Institute for Clinical Evaluative Sciences, Toronto, ON, Canada
BACKGROUND: Emergency department (ED) use by patients with atrial fibrillation is high and will accelerate with the aging of the population. In patients with atrial fibrillation who are discharged from the ED, we aimed to describe their subsequent outpatient care, return ED visits, and management strategies associated with early return.
METHODS: We conducted a retrospective cohort analysis of patients 65 years or older with a primary ED diagnosis of atrial fibrillation who were discharged home from an ED in the province of Ontario, Canada, between April 2007 and March 2010. We describe subsequent outpatient care and repeat ED visits within 14 days of the index visit. We assessed factors associated with a repeat visit, overall, as well as by repeat visit outcome (discharged or admitted).

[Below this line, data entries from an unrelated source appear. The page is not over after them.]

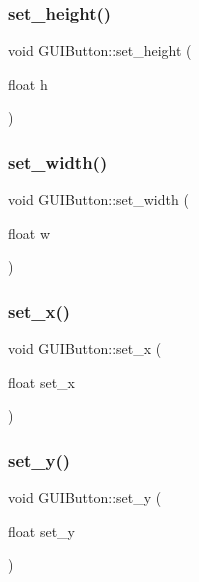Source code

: \subsubsection{\texorpdfstring{set\+\_\+height()}{set\_height()}}
{\footnotesize\ttfamily void G\+U\+I\+Button\+::set\+\_\+height (\begin{DoxyParamCaption}\item[{float}]{h }\end{DoxyParamCaption})}

\hypertarget{class_g_u_i_button_ad712ea7ed6202c5916036d8f1e1a4460}{}\label{class_g_u_i_button_ad712ea7ed6202c5916036d8f1e1a4460} 
\subsubsection{\texorpdfstring{set\+\_\+width()}{set\_width()}}
{\footnotesize\ttfamily void G\+U\+I\+Button\+::set\+\_\+width (\begin{DoxyParamCaption}\item[{float}]{w }\end{DoxyParamCaption})}

\hypertarget{class_g_u_i_button_aba6aaca7c6c5b3b7747a7afd6750814e}{}\label{class_g_u_i_button_aba6aaca7c6c5b3b7747a7afd6750814e} 
\subsubsection{\texorpdfstring{set\+\_\+x()}{set\_x()}}
{\footnotesize\ttfamily void G\+U\+I\+Button\+::set\+\_\+x (\begin{DoxyParamCaption}\item[{float}]{set\+\_\+x }\end{DoxyParamCaption})}

\hypertarget{class_g_u_i_button_a80cdf26f1a5ab63b0d6f84145fe60411}{}\label{class_g_u_i_button_a80cdf26f1a5ab63b0d6f84145fe60411} 
\subsubsection{\texorpdfstring{set\+\_\+y()}{set\_y()}}
{\footnotesize\ttfamily void G\+U\+I\+Button\+::set\+\_\+y (\begin{DoxyParamCaption}\item[{float}]{set\+\_\+y }\end{DoxyParamCaption})}

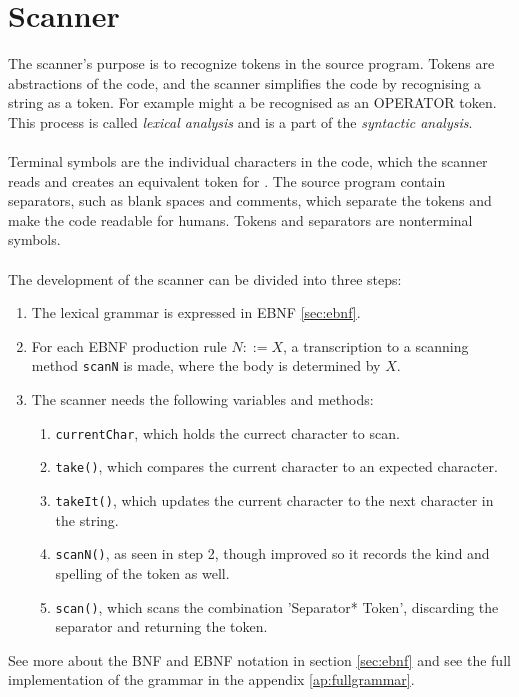 \section{Scanner}
\label{sec:scannertheory}
The scanner's purpose is to recognize tokens in the source program. Tokens are abstractions of the code, and the scanner simplifies the code by recognising a string as a token. For example might a \+ be recognised as an OPERATOR token. This process is called \textit{lexical analysis} and is a part of the \textit{syntactic analysis}.
\\
\\
Terminal symbols are the individual characters in the code, which the scanner reads and creates an equivalent token for \cite{misc:spo}. The source program contain separators, such as blank spaces and comments, which separate the tokens and make the code readable for humans. Tokens and separators are nonterminal symbols.
\\
\\
The development of the scanner can be divided into three steps:
\begin{enumerate}
\item The lexical grammar is expressed in EBNF \ref{sec:ebnf}.
\item For each EBNF production rule $N::=X$, a transcription to a scanning method \texttt{scanN} is made, where the body is determined by $X$.
\item The scanner needs the following variables and methods: 
\begin{enumerate}
\item \texttt{currentChar}, which holds the currect character to scan.
\item \texttt{take()}, which compares the current character to an expected character.
\item \texttt{takeIt()}, which updates the current character to the next character in the string.
\item \texttt{scanN()}, as seen in step 2, though improved so it records the kind and spelling of the token as well.
\item \texttt{scan()}, which scans the combination 'Separator* Token', discarding the separator and returning the token.
\end{enumerate}
\end{enumerate}

See more about the BNF and EBNF notation in section \ref{sec:ebnf} and see the full implementation of the grammar in the appendix \ref{ap:fullgrammar}.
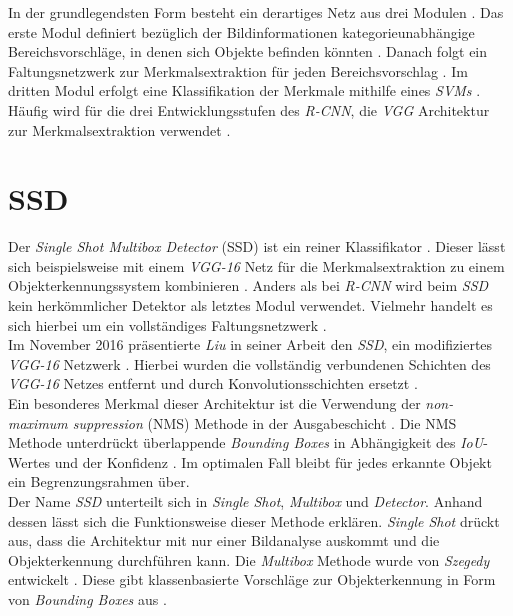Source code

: 		In der grundlegendsten Form besteht ein derartiges Netz aus drei Modulen \cite{rcnn}. Das erste Modul definiert bezüglich der Bildinformationen kategorieunabhängige Bereichsvorschläge, in denen sich Objekte befinden könnten \cite{rcnn}. Danach folgt ein Faltungsnetzwerk zur Merkmalsextraktion für jeden Bereichsvorschlag \cite{rcnn}. Im dritten Modul erfolgt eine Klassifikation der Merkmale mithilfe eines \textit{SVMs} \cite{rcnn}. Häufig wird für die drei Entwicklungsstufen des \textit{R-CNN}, die \textit{VGG} Architektur zur Merkmalsextraktion verwendet \cite{fastrcnn}.
		
		\section*{SSD}
		
		Der \textit{Single Shot Multibox Detector} (SSD) ist ein reiner Klassifikator \cite{ssd}. Dieser lässt sich beispielsweise mit einem \textit{VGG-16} Netz für die Merkmalsextraktion zu einem Objekterkennungssystem kombinieren \cite{ssd}. Anders als bei \textit{R-CNN} wird beim \textit{SSD} kein herkömmlicher Detektor als letztes Modul verwendet. Vielmehr handelt es sich hierbei um ein vollständiges Faltungsnetzwerk \cite{ssd}.\\
		
		Im November 2016 präsentierte \textit{Liu} in seiner Arbeit den \textit{SSD}, ein modifiziertes \textit{VGG-16} Netzwerk \cite{ssd}. Hierbei wurden die vollständig verbundenen Schichten des \textit{VGG-16} Netzes entfernt und durch Konvolutionsschichten ersetzt \cite{ssd}.\\
		
		Ein besonderes Merkmal dieser Architektur ist die Verwendung der \textit{non-maximum suppression} (NMS) Methode in der Ausgabeschicht \cite{ssd}. Die NMS Methode unterdrückt überlappende \textit{Bounding Boxes} in Abhängigkeit des \textit{IoU}-Wertes und der Konfidenz \cite{nms}. Im optimalen Fall bleibt für jedes erkannte Objekt ein Begrenzungsrahmen über.\\
		\newpage
		Der Name \textit{SSD} unterteilt sich in \textit{Single Shot}, \textit{Multibox} und \textit{Detector}. Anhand dessen lässt sich die Funktionsweise dieser Methode erklären. \textit{Single Shot} drückt aus, dass die Architektur mit nur einer Bildanalyse auskommt und die Objekterkennung durchführen kann. Die \textit{Multibox} Methode wurde von \textit{Szegedy} entwickelt \cite{multibox}. Diese gibt klassenbasierte Vorschläge zur Objekterkennung in Form von \textit{Bounding Boxes} aus \cite{multibox}.\\
		
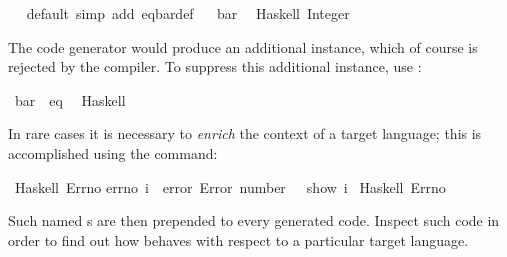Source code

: \begin{isabellebody}
\isanewline
{}\isamarkupfalse%
\ \isamarkupfalse%
\ default\ {\isacharparenleft}simp\ add{\isacharcolon}\ eq{\isacharunderscore}bar{\isacharunderscore}def{\isacharparenright}\isanewline
\isanewline
{}\isamarkupfalse%
%
\endisatagquote
{\isafoldquote}%
%
\isadelimquote
%
\endisadelimquote
%
\isadelimquotett
\ %
\endisadelimquotett
%
\isatagquotett
{}\isamarkupfalse%
\ bar\isanewline
\ \ {\isacharparenleft}Haskell\ {\isachardoublequoteopen}Integer{\isachardoublequoteclose}{\isacharparenright}%
\endisatagquotett
{\isafoldquotett}%
%
\isadelimquotett
%
\endisadelimquotett
%
\begin{isamarkuptext}%
\noindent The code generator would produce
  an additional instance, which of course is rejected by the 
  compiler.
  To suppress this additional instance, use
  :%
\end{isamarkuptext}%
\isamarkuptrue%
%
\isadelimquotett
%
\endisadelimquotett
%
\isatagquotett
{}\isamarkupfalse%
\ bar\ {\isacharcolon}{\isacharcolon}\ eq\isanewline
\ \ {\isacharparenleft}Haskell\ {\isacharminus}{\isacharparenright}%
\endisatagquotett
{\isafoldquotett}%
%
\isadelimquotett
%
\endisadelimquotett
%
\isamarkuptrue%
%
\begin{isamarkuptext}%
In rare cases it is necessary to \emph{enrich} the context of a
  target language;  this is accomplished using the \hyperlink{command.code-include}{\mbox{}}
  command:%
\end{isamarkuptext}%
\isamarkuptrue%
%
\isadelimquotett
%
\endisadelimquotett
%
\isatagquotett
{}\isamarkupfalse%
\ Haskell\ {\isachardoublequoteopen}Errno{\isachardoublequoteclose}\isanewline
{\isacharverbatimopen}errno\ i\ {\isacharequal}\ error\ {\isacharparenleft}{\isachardoublequote}Error\ number{\isacharcolon}\ {\isachardoublequote}\ {\isacharplus}{\isacharplus}\ show\ i{\isacharparenright}{\isacharverbatimclose}\isanewline
\isanewline
{}\isamarkupfalse%
\ Haskell\ Errno%
\endisatagquotett
{\isafoldquotett}%
%
\isadelimquotett
%
\endisadelimquotett
%
\begin{isamarkuptext}%
\noindent Such named s are then prepended to every generated code.
  Inspect such code in order to find out how \hyperlink{command.code-include}{\mbox{}} behaves
  with respect to a particular target language.%
\end{isamarkuptext}%
\isamarkuptrue%
%
\isadelimtheory
%
\endisadelimtheory
%
\isatagtheory
{}\isamarkupfalse%
%
\endisatagtheory
{\isafoldtheory}%
%
\isadelimtheory
%
\endisadelimtheory
\isanewline
\end{isabellebody}%
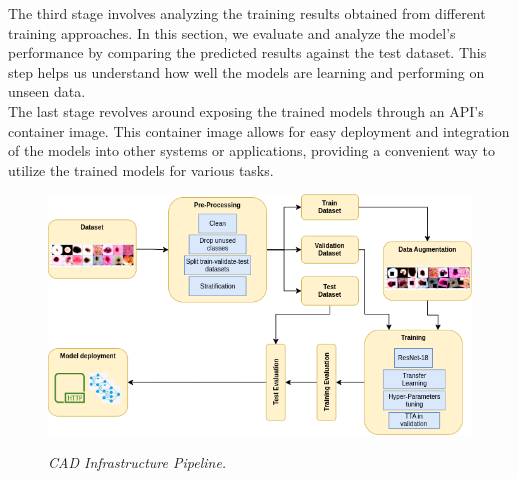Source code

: The third stage involves analyzing the training results obtained from different
training approaches. In this section, we evaluate and analyze the model's
performance by comparing the predicted results against the test dataset. This
step helps us understand how well the models are learning and performing on
unseen data. \\

The last stage revolves around exposing the trained models through an API's
container image. This container image allows for easy deployment and
integration of the models into other systems or applications, providing a
convenient way to utilize the trained models for various tasks. \\


\begin{figure}[H]
  \centering
  \includegraphics[width=\textwidth]{imatges/methodological_contribution/Pipeline.drawio.png}
  \caption[CAD Infrastructure Pipeline]{\textit{CAD Infrastructure Pipeline. }}
  {\label{fig:cad-infrastructure-training-system}}
\end{figure}
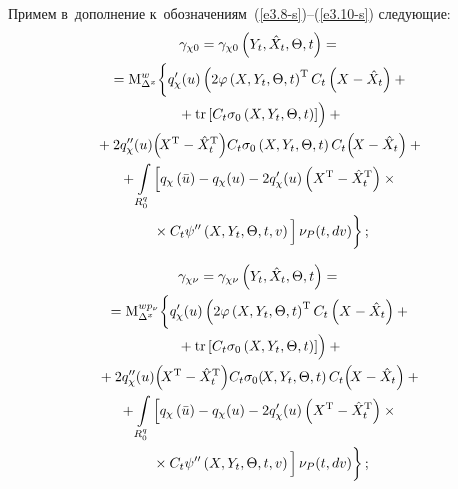 \begin{multicols}{2}
Примем в~дополнение к~обозначениям~(\ref{e3.8-s})--(\ref{e3.10-s}) следующие:
\begin{multline*}
    \gamma_{\chi 0}=
    \gamma_{\chi 0} \left(Y_t,\hat X_t,\Theta, t\right) ={}\\
    {}=
    \mm_{\Delta^x}^{w} \biggl\{ q_\chi^\prime(u) \left(2\varphi 
    \left(X,Y_t,\Theta,t\right)^{\mathrm{T}} C_t\left(X-\hat X_t\right)+{}\right.\\
    \left.{}+\mathrm{tr} 
    \left[ C_t\sigma_0
    \left(X,Y_t,\Theta,t\right)\right] 
    \vphantom{\left(X,Y_t,\Theta,t\right)^{\mathrm{T}}}\!\right)+{}\\
{}+ 2q_\chi^{\prime\prime}(u)\!\left(\!X^{\mathrm{T}}-\hat X_t^{\mathrm{T}}\right)\! 
C_t\sigma_0 \left(X,Y_t,\Theta,t\right)  C_t\!\left(\!X-\hat X_t\right)+{}\\
{}+\iii_{R_0^q} \left[ q_\chi \left(\bar u\right) -q_\chi (u) - 2
    q_\chi^\prime(u) \left(X^{\mathrm{T}}-\hat X_t^{\mathrm{T}}\right) \times{}\right.\\
    \left.{}\times
    C_t\psi'' \left(X,Y_t,\Theta,t,v\right)
    \vphantom{\left(X^{\mathrm{T}}-\hat X_t^{\mathrm{T}}\right)}
    \right] \nu_P (t,dv)\biggr\} \,;
    \end{multline*}
    
\vspace*{-12pt}

    \noindent
    \begin{multline*}
        \gamma_{\chi \nu}=
    \gamma_{\chi \nu} \left(Y_t,\hat X_t,\Theta,t\right) ={}\\
    {}=\mm_{\Delta^x}^{w p_\nu} \biggl\{
    q_\chi'(u) \left(2\varphi \left(X,Y_t,\Theta,t\right)^{\mathrm{T}} 
    C_t\left(X-\hat X_t\right)+ {}\right.\\
\left.    {}+\mathrm{tr} \left[
    C_t\sigma_0 \left(X,Y_t,\Theta,t\right)\right] 
    \vphantom{\left(X-\hat X_t\right)}
    \!\right)+{}\\
{}+ 2q_\chi'' (u)\!\left(\!X^{\mathrm{T}}-\hat X_t^{\mathrm{T}}\right)\! C_t\sigma_0
\!    \left(\!X,Y_t,\Theta,t\right) C_t\!\left(\!X-\hat X_t\right)+{}\\
{}+\iii_{R_0^q} \left[ q_\chi \left(\bar u\right) -q_\chi(u) - 
2 q_\chi ' (u) \left(X^{\mathrm{T}}-\hat X_t^{\mathrm{T}}\right) \times{}\right.\\
\left.{}\times
C_t \psi'' \left(X,Y_t,\Theta,t,v\right)
    \vphantom{\left(X^{\mathrm{T}}-\hat X_t^{\mathrm{T}}\right)}
    \right] \nu_P (t,dv)\biggr\} \,;
\end{multline*}


\end{multicols}
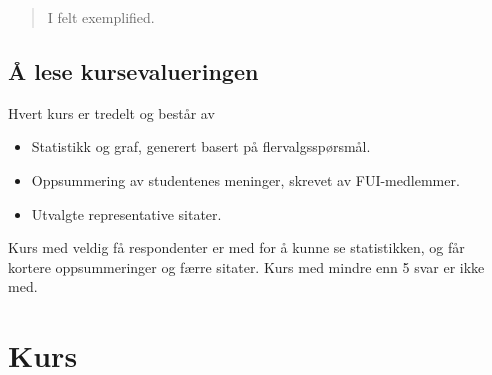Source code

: \documentclass[norsk,a4paper,11pt]{report}
\begin{document}
\begin{quote}
I felt exemplified.
\end{quote}

\section{Å lese kursevalueringen}
Hvert kurs er tredelt og består av
\begin{itemize}
    \item Statistikk og graf, generert basert på flervalgsspørsmål.
    \item Oppsummering av studentenes meninger, skrevet av FUI-medlemmer.
    \item Utvalgte representative sitater.
\end{itemize}
Kurs med veldig få respondenter er med for å kunne se statistikken, og får kortere oppsummeringer og færre sitater.
Kurs med mindre enn 5 svar er ikke med.

\newpage
\chapter{Kurs}
\label{chp:courses}
\newpage
\end{document}
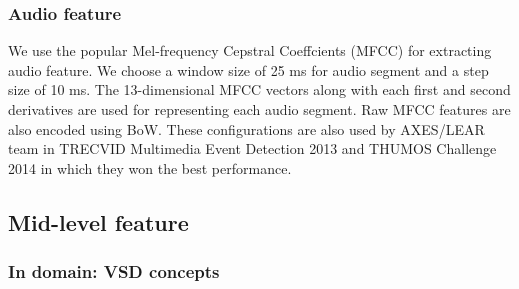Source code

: \documentclass[review]{elsarticle}
\begin{document}
\subsubsection{Audio feature}
We use the popular Mel-frequency Cepstral Coeffcients (MFCC) \cite{rabiner2007introduction} for extracting audio feature. We choose a window size of 25 ms for audio segment and a step size of 10 ms. The 13-dimensional MFCC vectors along with each first and second derivatives are used for representing each audio segment. Raw MFCC features are also encoded using BoW. These configurations are also used by AXES/LEAR team in TRECVID Multimedia Event Detection 2013 \cite{aly2013axes} and THUMOS Challenge 2014 \cite{oneata2014lear} in which they won the best performance.

\subsection{Mid-level feature}
\subsubsection{In domain: VSD concepts}
\end{document}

RESULTS: Among 12,772 index ED visits, the mean (SD) age was 77 (7.4) years, and 14-day mortality was 0.7% (95% CI 0.5%-0.8%). Within 14 days, 67.8% had no follow-up care, 19.4% saw solely a family physician, and 12.8% saw a specialist (internist or cardiologist). There were 1,310 (10.3%) repeat ED visits made by 1,146 (9.0%) patients. Management strategies associated with a lower hazard of a repeat visit included follow-up care with a specialist (hazard ratio 0.61; P = .003) and a digoxin prescription (vs a β-blocker; hazard ratio 0.69, P = .001).
CONCLUSIONS: Among older patients with atrial fibrillation discharged from an ED in the province of Ontario, 9% make 1 or more repeat visits within 14 days. Reductions in repeat emergency visits by low-risk patients are associated with timely specialist follow-up care.